(Given data begins)

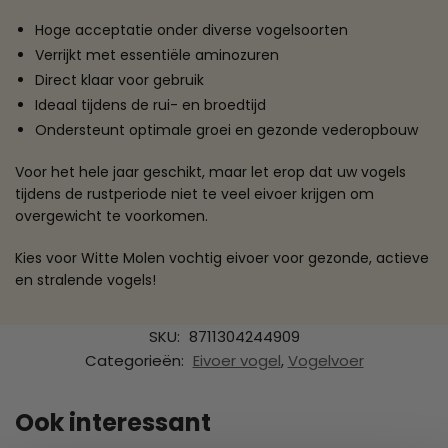
Hoge acceptatie onder diverse vogelsoorten
Verrijkt met essentiële aminozuren
Direct klaar voor gebruik
Ideaal tijdens de rui- en broedtijd
Ondersteunt optimale groei en gezonde vederopbouw
Voor het hele jaar geschikt, maar let erop dat uw vogels
tijdens de rustperiode niet te veel eivoer krijgen om
overgewicht te voorkomen.
Kies voor Witte Molen vochtig eivoer voor gezonde, actieve
en stralende vogels!
SKU:
8711304244909
Categorieën:
Eivoer vogel
,
Vogelvoer
Ook interessant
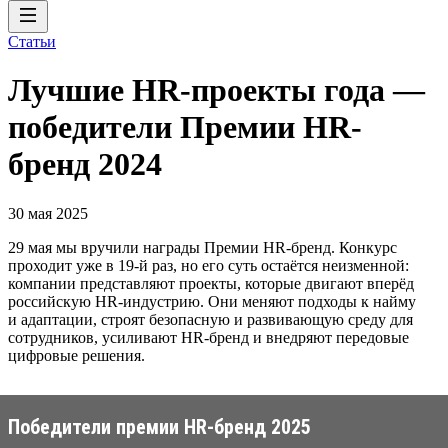
Статьи
Лучшие HR-проекты года —
победители Премии HR-
бренд 2024
30 мая 2025
29 мая мы вручили награды Премии HR-бренд. Конкурс
проходит уже в 19-й раз, но его суть остаётся неизменной:
компании представляют проекты, которые двигают вперёд
российскую HR-индустрию. Они меняют подходы к найму
и адаптации, строят безопасную и развивающую среду для
сотрудников, усиливают HR-бренд и внедряют передовые
цифровые решения.
Победители премии HR-бренд 2025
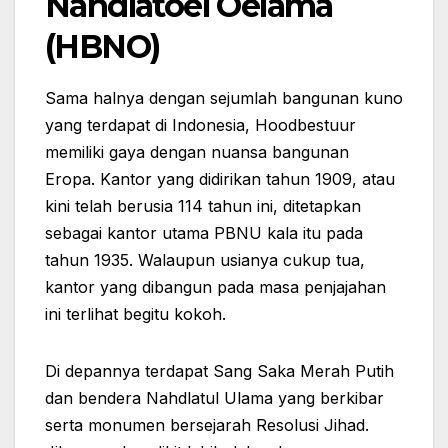
Nahdlatoel Oelama
(HBNO)
Sama halnya dengan sejumlah bangunan kuno
yang terdapat di Indonesia, Hoodbestuur
memiliki gaya dengan nuansa bangunan
Eropa. Kantor yang didirikan tahun 1909, atau
kini telah berusia 114 tahun ini, ditetapkan
sebagai kantor utama PBNU kala itu pada
tahun 1935. Walaupun usianya cukup tua,
kantor yang dibangun pada masa penjajahan
ini terlihat begitu kokoh.
Di depannya terdapat Sang Saka Merah Putih
dan bendera Nahdlatul Ulama yang berkibar
serta monumen bersejarah Resolusi Jihad.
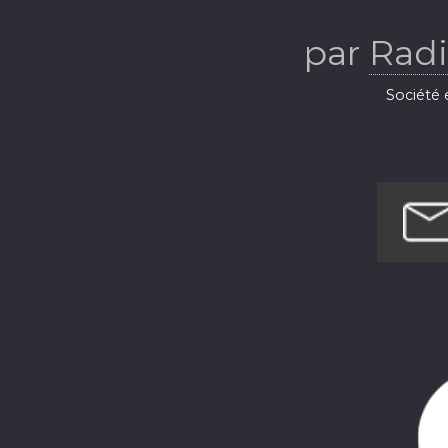
Ba
par
Radi
Société e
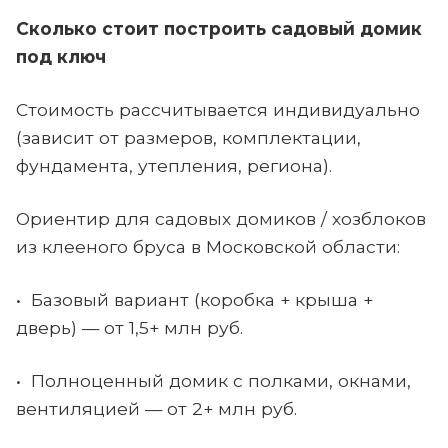
Сколько стоит построить садовый домик
под ключ
Стоимость рассчитывается индивидуально
(зависит от размеров, комплектации,
фундамента, утепления, региона).
Ориентир для садовых домиков / хозблоков
из клееного бруса в Московской области:
• Базовый вариант (коробка + крыша +
дверь) — от 1,5+ млн руб.
• Полноценный домик с полками, окнами,
вентиляцией — от 2+ млн руб.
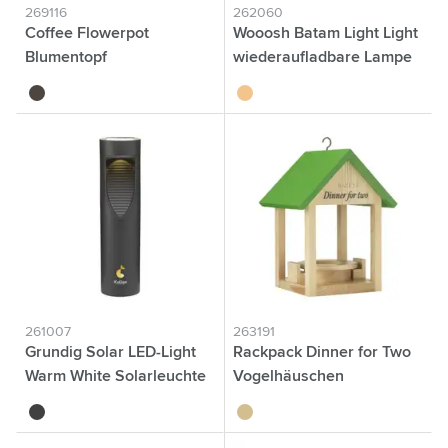
269116
262060
Coffee Flowerpot
Wooosh Batam Light Light
Blumentopf
wiederaufladbare Lampe
brun
bambou
261007
263191
Grundig Solar LED-Light
Rackpack Dinner for Two
Warm White Solarleuchte
Vogelhäuschen
noir
brun bois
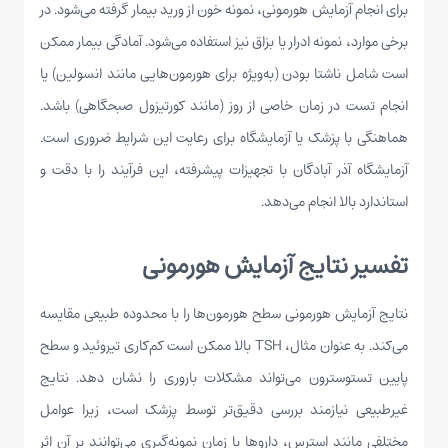
برای انجام آزمایش هورمونی، نمونه خون از ورید بیمار گرفته می‌شود. در
برخی موارد، نمونه ادرار یا بزاق نیز استفاده می‌شود. آمادگی بیمار ممکن
است شامل ناشتا بودن (به‌ویژه برای هورمون‌هایی مانند انسولین) یا
انجام تست در زمان خاصی از روز (مانند کورتیزول صبحگاهی) باشد.
هماهنگی با پزشک یا آزمایشگاه برای رعایت این شرایط ضروری است.
آزمایشگاه آذر آبادگان با تجهیزات پیشرفته، این فرآیند را با دقت و
استاندارد بالا انجام می‌دهد.
تفسیر نتایج آزمایش هورمونی
نتایج آزمایش هورمونی سطح هورمون‌ها را با محدوده طبیعی مقایسه
می‌کند. به عنوان مثال، TSH بالا ممکن است کم‌کاری تیروئید و سطح
پایین تستوسترون می‌تواند مشکلات باروری را نشان دهد. نتایج
غیرطبیعی نیازمند بررسی دقیق‌تر توسط پزشک است، زیرا عوامل
مختلفی مانند استرس، داروها یا زمان نمونه‌گیری می‌توانند بر آن اثر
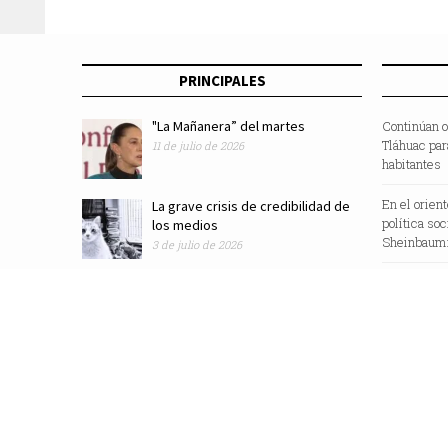
PRINCIPALES
"La Mañanera” del martes
Continúan o
Tláhuac par
11 de julio de 2026
habitantes
En el orien
La grave crisis de credibilidad de
política so
los medios
Sheinbaum:
3 de julio de 2026
Revista Zocalo /2025/ Todos los Derechos Reservados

(Given data ends)

[Work task] Set down, unchanged, the line that contains "política so" together with every later line in the records, through the last one.

[Finished exercise]
política so
los medios
Sheinbaum:
3 de julio de 2026
Revista Zocalo /2025/ Todos los Derechos Reservados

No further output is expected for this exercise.